== DATA SUPPLIED

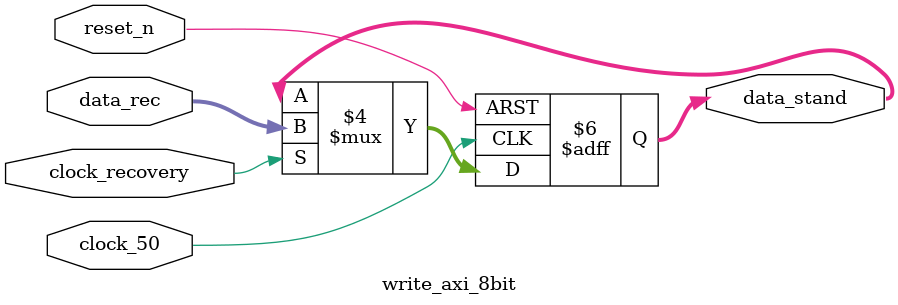
<source format=v>
module write_axi_8bit(
		 input clock_recovery,
		 input clock_50,
		 input reset_n,
		 input [7:0] data_rec,
		 output reg [7:0] data_stand	
		);
always@(posedge clock_50 or negedge reset_n )
begin
	if(!reset_n)
	begin
		data_stand <= 8'd0;
	end
	else
	begin
		if(clock_recovery)
			data_stand <= data_rec;
		else
			data_stand <= data_stand;
	end
end
endmodule
</source>
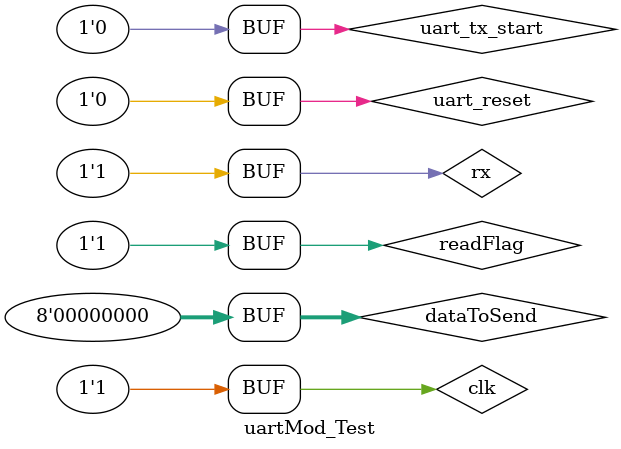
<source format=v>
`timescale 1ns / 1ps


module uartMod_Test;

	// Inputs
	reg clk;
	reg rx;
	reg uart_reset;
	reg readFlag;
	reg [7:0] dataToSend;
	reg uart_tx_start;

	// Outputs
	wire [7:0] receivedData;
	wire dataAvailable;
	wire tx;
	wire uart_tx_done;
	wire [3:0] state;
	wire [7:0] dout_wdata;

	// Instantiate the Unit Under Test (UUT)
	Main_Uart uut (
		.clk(clk), 
		.rx(rx), 
		.uart_reset(uart_reset), 
		.readFlag(readFlag), 
		.dataToSend(dataToSend), 
		.uart_tx_start(uart_tx_start), 
		.receivedData(receivedData), 
		.dataAvailable(dataAvailable), 
		.tx(tx), 
		.uart_tx_done(uart_tx_done), 
		.state(state), 
		.dout_wdata(dout_wdata)
	);

	initial begin
		// Initialize Inputs
		clk = 0;
		rx = 1;
		uart_reset = 0;
		readFlag = 0;
		dataToSend = 0;
		uart_tx_start = 0;

		// Wait 100 ns for global reset to finish
		#500;
        
		// Add stimulus here
		rx = 1;
		#99999;
		
		#52083.34;
		rx = 0;//start bit
		#52083.34;
		rx = 1;
		#52083.34;
		rx = 1;
		#52083.34;
		rx = 0;
		#52083.34;
		rx = 0;
		#52083.34;
		rx = 0;
		#52083.34;
		rx = 1;
		#52083.34;
		rx = 1;
		#52083.34;
		rx = 0;
		#52083.34;
		rx = 1;//stop bit
		#52083.34;
		
		#99999;
		readFlag = 1;
		
	end
   
	always begin //clock de 100 Mhz como el de la placa
			clk = 1'b0;
			#(80/2) clk = 1'b1;
			#(80/2);
	end
	
endmodule


</source>
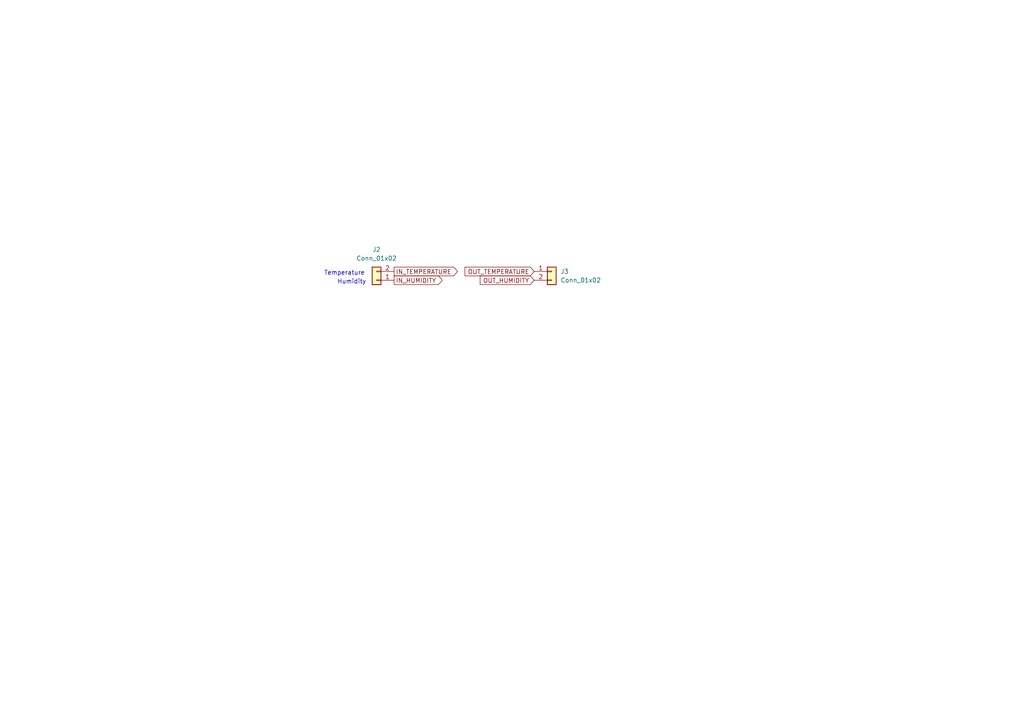
<source format=kicad_sch>
(kicad_sch (version 20211123) (generator eeschema)

  (uuid dd70bd90-a2e8-455c-ba4f-b106814c7d48)

  (paper "A4")

  (title_block
    (title "Unión pines de sensores con pines que van al Arduino")
    (date "2023-06-11")
    (company "UC3M")
    (comment 1 "El sensor de humedad necesita acondicionamiento.")
    (comment 2 "El sensor de temperatura necesita acondicionamiento.")
  )

  (lib_symbols
    (symbol "Connector_Generic:Conn_01x02" (pin_names (offset 1.016) hide) (in_bom yes) (on_board yes)
      (property "Reference" "J" (id 0) (at 0 2.54 0)
        (effects (font (size 1.27 1.27)))
      )
      (property "Value" "Conn_01x02" (id 1) (at 0 -5.08 0)
        (effects (font (size 1.27 1.27)))
      )
      (property "Footprint" "" (id 2) (at 0 0 0)
        (effects (font (size 1.27 1.27)) hide)
      )
      (property "Datasheet" "~" (id 3) (at 0 0 0)
        (effects (font (size 1.27 1.27)) hide)
      )
      (property "ki_keywords" "connector" (id 4) (at 0 0 0)
        (effects (font (size 1.27 1.27)) hide)
      )
      (property "ki_description" "Generic connector, single row, 01x02, script generated (kicad-library-utils/schlib/autogen/connector/)" (id 5) (at 0 0 0)
        (effects (font (size 1.27 1.27)) hide)
      )
      (property "ki_fp_filters" "Connector*:*_1x??_*" (id 6) (at 0 0 0)
        (effects (font (size 1.27 1.27)) hide)
      )
      (symbol "Conn_01x02_1_1"
        (rectangle (start -1.27 -2.413) (end 0 -2.667)
          (stroke (width 0.1524) (type default) (color 0 0 0 0))
          (fill (type none))
        )
        (rectangle (start -1.27 0.127) (end 0 -0.127)
          (stroke (width 0.1524) (type default) (color 0 0 0 0))
          (fill (type none))
        )
        (rectangle (start -1.27 1.27) (end 1.27 -3.81)
          (stroke (width 0.254) (type default) (color 0 0 0 0))
          (fill (type background))
        )
        (pin passive line (at -5.08 0 0) (length 3.81)
          (name "Pin_1" (effects (font (size 1.27 1.27))))
          (number "1" (effects (font (size 1.27 1.27))))
        )
        (pin passive line (at -5.08 -2.54 0) (length 3.81)
          (name "Pin_2" (effects (font (size 1.27 1.27))))
          (number "2" (effects (font (size 1.27 1.27))))
        )
      )
    )
  )


  (text "Humidity" (at 97.79 82.55 0)
    (effects (font (size 1.27 1.27)) (justify left bottom))
    (uuid 5a592493-e9df-4b5e-8ebe-1d564bfe72b5)
  )
  (text "Temperature" (at 93.98 80.01 0)
    (effects (font (size 1.27 1.27)) (justify left bottom))
    (uuid cedec950-506f-4355-98f5-3e710de0e93e)
  )

  (global_label "IN_TEMPERATURE" (shape output) (at 114.3 78.74 0) (fields_autoplaced)
    (effects (font (size 1.27 1.27)) (justify left))
    (uuid 1c3dbd48-0f4b-4b56-b559-7a80a9ad3e4d)
    (property "Intersheet References" "${INTERSHEET_REFS}" (id 0) (at 132.6788 78.6606 0)
      (effects (font (size 1.27 1.27)) (justify left) hide)
    )
  )
  (global_label "OUT_HUMIDITY" (shape input) (at 154.94 81.28 180) (fields_autoplaced)
    (effects (font (size 1.27 1.27)) (justify right))
    (uuid 85be3d0c-50d0-40c9-b2ad-02191abdaa3a)
    (property "Intersheet References" "${INTERSHEET_REFS}" (id 0) (at 139.2826 81.2006 0)
      (effects (font (size 1.27 1.27)) (justify right) hide)
    )
  )
  (global_label "IN_HUMIDITY" (shape output) (at 114.3 81.28 0) (fields_autoplaced)
    (effects (font (size 1.27 1.27)) (justify left))
    (uuid e403b946-1a12-4c14-8826-4fd701f0e934)
    (property "Intersheet References" "${INTERSHEET_REFS}" (id 0) (at 128.2641 81.2006 0)
      (effects (font (size 1.27 1.27)) (justify left) hide)
    )
  )
  (global_label "OUT_TEMPERATURE" (shape input) (at 154.94 78.74 180) (fields_autoplaced)
    (effects (font (size 1.27 1.27)) (justify right))
    (uuid fd4505c9-16a8-4416-9178-d03164c13fb6)
    (property "Intersheet References" "${INTERSHEET_REFS}" (id 0) (at 134.8679 78.6606 0)
      (effects (font (size 1.27 1.27)) (justify right) hide)
    )
  )

  (symbol (lib_id "Connector_Generic:Conn_01x02") (at 109.22 81.28 180) (unit 1)
    (in_bom yes) (on_board yes) (fields_autoplaced)
    (uuid 5e4df3af-8840-4aae-b181-7e167dd94c12)
    (property "Reference" "J2" (id 0) (at 109.22 72.39 0))
    (property "Value" "Conn_01x02" (id 1) (at 109.22 74.93 0))
    (property "Footprint" "Connector_PinHeader_2.54mm:PinHeader_1x02_P2.54mm_Vertical" (id 2) (at 109.22 81.28 0)
      (effects (font (size 1.27 1.27)) hide)
    )
    (property "Datasheet" "~" (id 3) (at 109.22 81.28 0)
      (effects (font (size 1.27 1.27)) hide)
    )
    (pin "1" (uuid 6a8dd938-0200-4cfd-869c-114cd3e34288))
    (pin "2" (uuid 0ac9a581-613c-4abd-b217-c830c6fea746))
  )

  (symbol (lib_id "Connector_Generic:Conn_01x02") (at 160.02 78.74 0) (unit 1)
    (in_bom yes) (on_board yes) (fields_autoplaced)
    (uuid 9e842528-6a7d-45d3-9b73-119175d213d5)
    (property "Reference" "J3" (id 0) (at 162.56 78.7399 0)
      (effects (font (size 1.27 1.27)) (justify left))
    )
    (property "Value" "Conn_01x02" (id 1) (at 162.56 81.2799 0)
      (effects (font (size 1.27 1.27)) (justify left))
    )
    (property "Footprint" "Connector_PinHeader_2.54mm:PinHeader_1x02_P2.54mm_Vertical" (id 2) (at 160.02 78.74 0)
      (effects (font (size 1.27 1.27)) hide)
    )
    (property "Datasheet" "~" (id 3) (at 160.02 78.74 0)
      (effects (font (size 1.27 1.27)) hide)
    )
    (pin "1" (uuid 2fcd61a3-422e-496e-bd3a-279a5e8649ce))
    (pin "2" (uuid e43e6332-684a-4de6-a1c8-3ee724d96c80))
  )
)

</source>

====

> [TASK BRIEF]: Look through the entries above; copy every line holding the string "acondicionamiento".

> [ANSWER BOX]:
    (comment 1 "El sensor de humedad necesita acondicionamiento.")
    (comment 2 "El sensor de temperatura necesita acondicionamiento.")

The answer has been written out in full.